Following Chinese Standard GB/T 1927.4-2021 [38], all wood block, ring chip, and ring segment samples were oven-dried at 103 ± 2 °C until reaching a constant weight. The dried samples were then promptly transferred to a desiccant-filled container and allowed to be equilibrated to room temperature in a controlled chamber prior to final weight measurement.

The moisture content was calculated differently for each sample type, with the ring segment moisture content (SMC) determined by dividing the weight difference between green and oven-dried states by the initial green weight of the segment. The wood block moisture content (BMC) followed the same calculation principle, using the green and oven-dried weights of the entire block. For ring chips, the moisture content (CMC) was calculated by comparing their green and dried weights relative to their initial green weight.

Wood density calculation methodology was consistent for all sample types, with each value representing the ratio of oven-dried weight to green volume. Specifically, the ring segment density (SWD) used the segment’s green volume, while the wood block density (BWD) relied on the block’s original dimensions. Likewise, the ring chip density (CWD) was derived from the chip’s green volume, ensuring uniformity in the measurement approach despite differences in sample preparation.

3.3. Statistical Analyses

Descriptive statistics including minimum, maximum, mean, standard deviation, and coefficient of variation were employed to summarize basic wood density and moisture content data. Duncan’s multiple comparison tests were conducted to evaluate the effects of different sampling methods on these wood properties. Linear regression analyses were performed to examine the relationships between moisture content and density measurements of wood blocks, ring chips, and ring segments, as well as the correlation between ring segment measurements and segment length, plus the deviation rates between ring segment and wood block measurements. To address systematic measurement errors, we developed dynamic calibration models as practical correction methods for species-specific density and moisture content determination. For model construction, 54 trees were used for calibration, while 18 samples were used for validation, with careful data screening to ensure comparable means and ranges between datasets. The intercept of a linear equation represents the boundary values of the constraint conditions [24]. In our study, the comparison of linear equations with and without intercepts is essential to evaluate the fit of models used to predict wood density and moisture content. Model performance was assessed using R² (coefficient of determination), RMSE (root mean square error), and RRMSE (relative RMSE) metrics. All statistical analyses were conducted using IBM SPSS software (version 22.0, International Business Machines Corporation, Armonk, NY, USA), with statistical significance set at p < 0.05 determined by F-test.

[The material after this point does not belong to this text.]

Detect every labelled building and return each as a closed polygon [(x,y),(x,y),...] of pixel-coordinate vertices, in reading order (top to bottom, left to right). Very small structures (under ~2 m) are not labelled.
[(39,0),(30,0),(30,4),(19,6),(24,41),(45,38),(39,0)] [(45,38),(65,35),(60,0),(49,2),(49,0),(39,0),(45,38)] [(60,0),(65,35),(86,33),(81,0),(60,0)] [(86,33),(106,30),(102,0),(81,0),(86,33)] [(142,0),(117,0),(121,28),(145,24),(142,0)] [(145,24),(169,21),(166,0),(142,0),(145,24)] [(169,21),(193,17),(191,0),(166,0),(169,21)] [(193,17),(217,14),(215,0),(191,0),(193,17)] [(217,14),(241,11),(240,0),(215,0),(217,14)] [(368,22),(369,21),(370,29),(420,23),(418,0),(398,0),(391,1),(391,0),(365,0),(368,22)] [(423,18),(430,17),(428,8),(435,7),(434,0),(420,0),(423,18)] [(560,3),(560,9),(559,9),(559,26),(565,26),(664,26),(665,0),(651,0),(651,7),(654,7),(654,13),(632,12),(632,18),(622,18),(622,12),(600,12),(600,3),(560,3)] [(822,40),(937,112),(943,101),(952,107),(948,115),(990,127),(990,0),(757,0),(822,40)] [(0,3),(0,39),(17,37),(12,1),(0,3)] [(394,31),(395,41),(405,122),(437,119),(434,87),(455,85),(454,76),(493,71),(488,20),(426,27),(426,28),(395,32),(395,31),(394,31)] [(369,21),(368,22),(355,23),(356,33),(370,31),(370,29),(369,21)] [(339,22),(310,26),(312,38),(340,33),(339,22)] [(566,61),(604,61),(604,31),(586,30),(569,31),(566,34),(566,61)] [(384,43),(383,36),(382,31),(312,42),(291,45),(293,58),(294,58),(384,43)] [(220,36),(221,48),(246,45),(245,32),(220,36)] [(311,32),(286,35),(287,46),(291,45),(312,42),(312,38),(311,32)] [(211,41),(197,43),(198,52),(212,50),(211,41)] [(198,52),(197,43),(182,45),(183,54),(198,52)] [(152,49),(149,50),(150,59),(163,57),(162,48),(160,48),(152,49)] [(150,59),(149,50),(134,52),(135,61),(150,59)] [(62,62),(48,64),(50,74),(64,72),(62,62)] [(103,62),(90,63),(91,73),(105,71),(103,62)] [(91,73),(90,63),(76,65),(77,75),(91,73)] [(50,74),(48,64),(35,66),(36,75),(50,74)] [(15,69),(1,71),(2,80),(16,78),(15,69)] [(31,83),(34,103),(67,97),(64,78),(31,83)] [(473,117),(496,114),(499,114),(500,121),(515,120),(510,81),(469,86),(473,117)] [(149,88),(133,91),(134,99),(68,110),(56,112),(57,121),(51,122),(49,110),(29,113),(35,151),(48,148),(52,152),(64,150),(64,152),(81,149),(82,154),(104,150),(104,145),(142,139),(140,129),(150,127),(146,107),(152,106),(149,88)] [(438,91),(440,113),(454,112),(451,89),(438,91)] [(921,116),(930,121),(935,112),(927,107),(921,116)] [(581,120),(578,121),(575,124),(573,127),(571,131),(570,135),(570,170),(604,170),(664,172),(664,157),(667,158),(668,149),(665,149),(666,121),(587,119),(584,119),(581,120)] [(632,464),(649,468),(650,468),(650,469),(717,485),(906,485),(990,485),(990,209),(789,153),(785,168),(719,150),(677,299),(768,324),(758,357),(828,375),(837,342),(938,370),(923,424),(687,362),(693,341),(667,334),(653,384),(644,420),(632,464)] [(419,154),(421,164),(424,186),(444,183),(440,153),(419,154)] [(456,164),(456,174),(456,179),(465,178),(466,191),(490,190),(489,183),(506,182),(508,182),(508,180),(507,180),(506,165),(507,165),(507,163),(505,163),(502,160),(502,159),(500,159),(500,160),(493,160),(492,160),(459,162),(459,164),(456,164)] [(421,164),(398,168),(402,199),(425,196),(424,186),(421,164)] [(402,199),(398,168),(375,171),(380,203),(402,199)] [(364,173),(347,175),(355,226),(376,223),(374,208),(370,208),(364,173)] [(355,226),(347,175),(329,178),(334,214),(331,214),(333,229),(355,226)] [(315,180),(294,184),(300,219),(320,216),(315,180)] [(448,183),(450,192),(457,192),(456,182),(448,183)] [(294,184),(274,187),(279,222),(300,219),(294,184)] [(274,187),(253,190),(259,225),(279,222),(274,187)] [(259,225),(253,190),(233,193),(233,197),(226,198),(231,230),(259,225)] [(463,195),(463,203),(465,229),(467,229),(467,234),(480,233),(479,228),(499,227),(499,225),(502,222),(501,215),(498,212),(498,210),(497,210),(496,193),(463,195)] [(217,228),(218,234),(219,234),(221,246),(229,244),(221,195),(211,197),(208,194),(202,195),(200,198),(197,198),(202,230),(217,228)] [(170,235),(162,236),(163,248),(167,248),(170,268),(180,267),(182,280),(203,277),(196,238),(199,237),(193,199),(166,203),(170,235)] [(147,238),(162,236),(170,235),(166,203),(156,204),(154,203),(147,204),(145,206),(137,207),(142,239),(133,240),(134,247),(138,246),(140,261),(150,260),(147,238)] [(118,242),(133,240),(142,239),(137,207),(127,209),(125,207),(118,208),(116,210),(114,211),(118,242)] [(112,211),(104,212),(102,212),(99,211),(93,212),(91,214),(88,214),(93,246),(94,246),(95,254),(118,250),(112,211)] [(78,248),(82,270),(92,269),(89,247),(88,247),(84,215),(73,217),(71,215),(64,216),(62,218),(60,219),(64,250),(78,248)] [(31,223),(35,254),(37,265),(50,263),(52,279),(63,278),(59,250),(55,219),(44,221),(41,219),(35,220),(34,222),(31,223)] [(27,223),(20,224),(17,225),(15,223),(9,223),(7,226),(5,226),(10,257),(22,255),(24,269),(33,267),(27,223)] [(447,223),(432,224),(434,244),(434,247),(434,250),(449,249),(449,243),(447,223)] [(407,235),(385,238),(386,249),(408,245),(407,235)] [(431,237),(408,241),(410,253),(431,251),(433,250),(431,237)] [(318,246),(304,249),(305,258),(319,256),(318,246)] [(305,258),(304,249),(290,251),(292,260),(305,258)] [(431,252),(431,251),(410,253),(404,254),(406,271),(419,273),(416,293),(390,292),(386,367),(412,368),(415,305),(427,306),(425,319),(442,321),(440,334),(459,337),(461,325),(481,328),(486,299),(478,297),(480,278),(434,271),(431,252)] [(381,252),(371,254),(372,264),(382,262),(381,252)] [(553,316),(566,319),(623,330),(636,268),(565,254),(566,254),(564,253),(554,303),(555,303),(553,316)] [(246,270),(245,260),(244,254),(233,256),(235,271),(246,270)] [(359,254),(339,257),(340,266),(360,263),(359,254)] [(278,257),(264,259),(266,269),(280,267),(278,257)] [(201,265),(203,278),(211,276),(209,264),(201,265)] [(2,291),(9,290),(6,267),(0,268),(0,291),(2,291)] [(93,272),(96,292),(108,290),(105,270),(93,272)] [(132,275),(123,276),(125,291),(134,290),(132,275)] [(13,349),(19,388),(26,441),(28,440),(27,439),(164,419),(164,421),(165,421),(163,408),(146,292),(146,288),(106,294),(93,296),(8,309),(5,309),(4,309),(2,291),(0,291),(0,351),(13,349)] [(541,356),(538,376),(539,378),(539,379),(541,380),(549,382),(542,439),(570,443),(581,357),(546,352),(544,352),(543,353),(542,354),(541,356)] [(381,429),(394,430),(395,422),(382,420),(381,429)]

The deviation rate (D_r) was evaluated according to Equation (2) given below:

$$D_r={\displaystyle \frac{Y_b-Y_s}{Y_b}}\times 100$$

(2)

where Y_b and Y_s indicate basic wood density or moisture content measured using wood blocks and ring segments.

4. Conclusions

This study evaluated the effectiveness of using growth increment cores to estimate wood moisture content and density in three Catalpa species. While the method proved unreliable for accurately determining wood density for all three species, it showed promise for assessing moisture content, albeit with notable species-specific variations. Direct core measurements exhibited a maximum moisture content deviation of 30.5%, with C. bungei and C. ovata displaying similar average deviations of approximately 11.5%, while C. fargesii showed a higher deviation rate of about 14%. These findings highlight the need for species-specific calibration. To enhance measurement accuracy, we recommend developing linear correction models based on standard methods for each species, which would significantly improve data reliability for both wood science research and practical forestry applications.